Holding * Yes. Article 12 EEC produces Direct Effects between states and their subjects. * Yes. A higher tariff has been imposed, implying a breach of Treaty’s obligations.

Court’s Reasoning

The case of Van Gend en Loos affirms for the first time that Community law is a separate legal system, distinct from, though closely linked to, both international law and the legal system of the Member States.
Analysing the dispute the CJEU firmly claims that Article 12 EEC is capable of creating personal rights for Van Gen den Loos. Essentially the Court gives guidance as to when a treaty article would be directly effective and holds that, in ascertain whether the norms of the Treaty has direct effect, it is necessary to take into account the “spirit, general scheme, and wording of those provisions”.
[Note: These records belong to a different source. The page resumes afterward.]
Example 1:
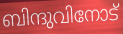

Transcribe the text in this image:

ബിന്ദുവിനോട്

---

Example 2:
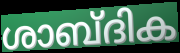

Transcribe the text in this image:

ശാബ്ദിക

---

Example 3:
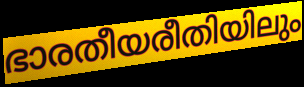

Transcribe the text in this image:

ഭാരതീയരീതിയിലും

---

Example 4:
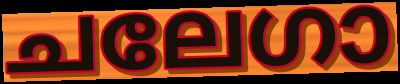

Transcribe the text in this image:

ചലേഗാ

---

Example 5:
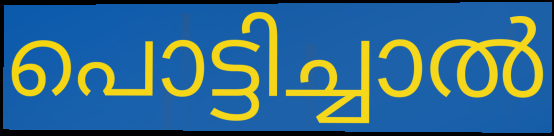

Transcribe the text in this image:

പൊട്ടിച്ചാൽ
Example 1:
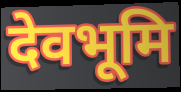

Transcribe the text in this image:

देवभूमि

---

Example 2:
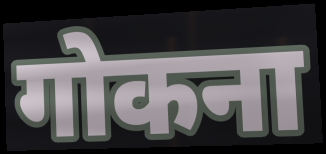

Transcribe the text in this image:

गोकना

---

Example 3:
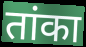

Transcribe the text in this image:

तांका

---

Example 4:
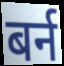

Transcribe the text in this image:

बर्न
It states, then, for its objective of the Treaty of Rome is more than an agreement, which merely creates mutual obligations between the contracting member states and underlines that it aims at creating a common market, for the benefits of individuals. The Treaty also contains establishments of institutions that are endowed with sovereign rights, the exercise of which affects both the States and their citizens. This view is confirmed indeed by the preamble to the Treaty, which not only addresses to government, but also to people.
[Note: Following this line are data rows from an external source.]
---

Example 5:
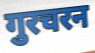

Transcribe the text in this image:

गुरचरन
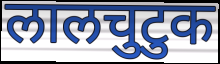
लालचुटुक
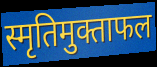
स्मृतिमुक्ताफल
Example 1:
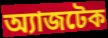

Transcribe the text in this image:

অ্যাজটেক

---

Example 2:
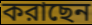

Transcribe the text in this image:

করাছেন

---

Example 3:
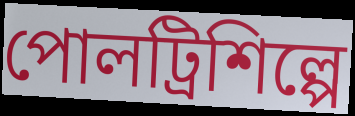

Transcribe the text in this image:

পোলট্রিশিল্পে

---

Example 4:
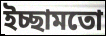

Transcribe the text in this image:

ইচ্ছামতো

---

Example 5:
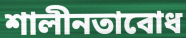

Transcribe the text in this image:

শালীনতাবোধ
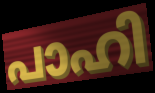
പാഹി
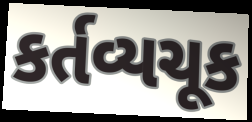
કર્તવ્યચૂક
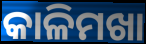
କାଳିମଖା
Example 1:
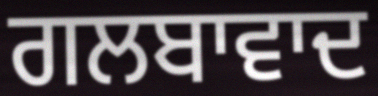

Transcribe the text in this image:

ਗਲਬਾਵਾਦ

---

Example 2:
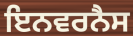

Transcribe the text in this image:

ਇਨਵਰਨੈਸ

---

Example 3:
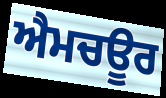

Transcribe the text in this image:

ਐਮਚਊਰ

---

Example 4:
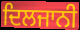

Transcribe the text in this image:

ਦਿਲਜਾਨੀ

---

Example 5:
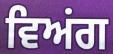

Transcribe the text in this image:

ਵਿਅਂਗ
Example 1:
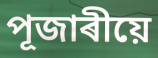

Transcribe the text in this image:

পূজাৰীয়ে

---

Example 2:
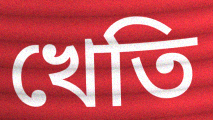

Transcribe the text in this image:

খেতি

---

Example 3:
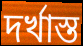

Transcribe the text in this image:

দৰ্খাস্ত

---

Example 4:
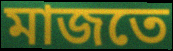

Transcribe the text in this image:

মাজতে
Therefore, it follows that, the Community constitutes a new legal order of international law for the benefit of which Member States have limited their sovereign rights and the subject of which compromise not only them, but also their nationals. EU Law not only does set mutual duties between the signatory states, but it is able to grant the citizens rights before the national courts: it in fact not only imposes obligations on individuals, but is also intends to concede them rights, which become “part of their legal heritage”.
Moreover, analyzing the wording of Art. 12, the judges consider that its content establishes a negative obligation, which is a clear and unconditional prohibition, and that is not associated with any reservation on the part of the states, which would make its implementation conditional upon a positive legislative measure enacted under international law: this nature of the norm makes it “ideally adapted to produce direct effects”.
Still, the Court considers that the mere fact that each failure of a member states to fulfill the obligations included in the treaties can be supervised, does not imply that individuals are deprived of the possibility to act as enforcers in national courts. Undoubtedly, in spite of the existence of enforcement actions, which may be taken by the Commission or even another member state - articles 169 and 170of the Treaty-, a restriction of the guarantees against a transgression risks to make the defense of individual rights ineffective.
The ruling is based mainly on two reasons. First, following the mentioned premises, it is recognized that a denial of the direct effect theory can produce a gap in the safeguard system of individual’s rights; second, it emerges clearly the will of creating a policy of legal protection, for instance “vigilance of individuals to protect their rights amounts to a more effective supervision”. The enforcement of a supervisory mechanism then will produce a dual vigilance system, capable to better to secure the observance of the directives of the European Union within each member state.
According to this model of protection, the Court opens two routes for guaranteeing all the rights arising under EU law. The first one at a European level, i.e. the procedures for infringement established by articles 169 and 170 (now 258 and 259 TFEU) was marked out in the treaties; and the second one at a national level, a system of control result of creative jurisprudence. On the second question of the tariff on urea-formaldehyde, the Court first denies its power to consider the reference made by the Tariefcommissie, but recognises its jurisdiction on an interpretation of a treaty’s provision. It concludes that the Netherlands has imposed a higher tariff, through a reclassification of a product into a higher-rated category, which it could not, but transmits the question of the proper tariff to the national court.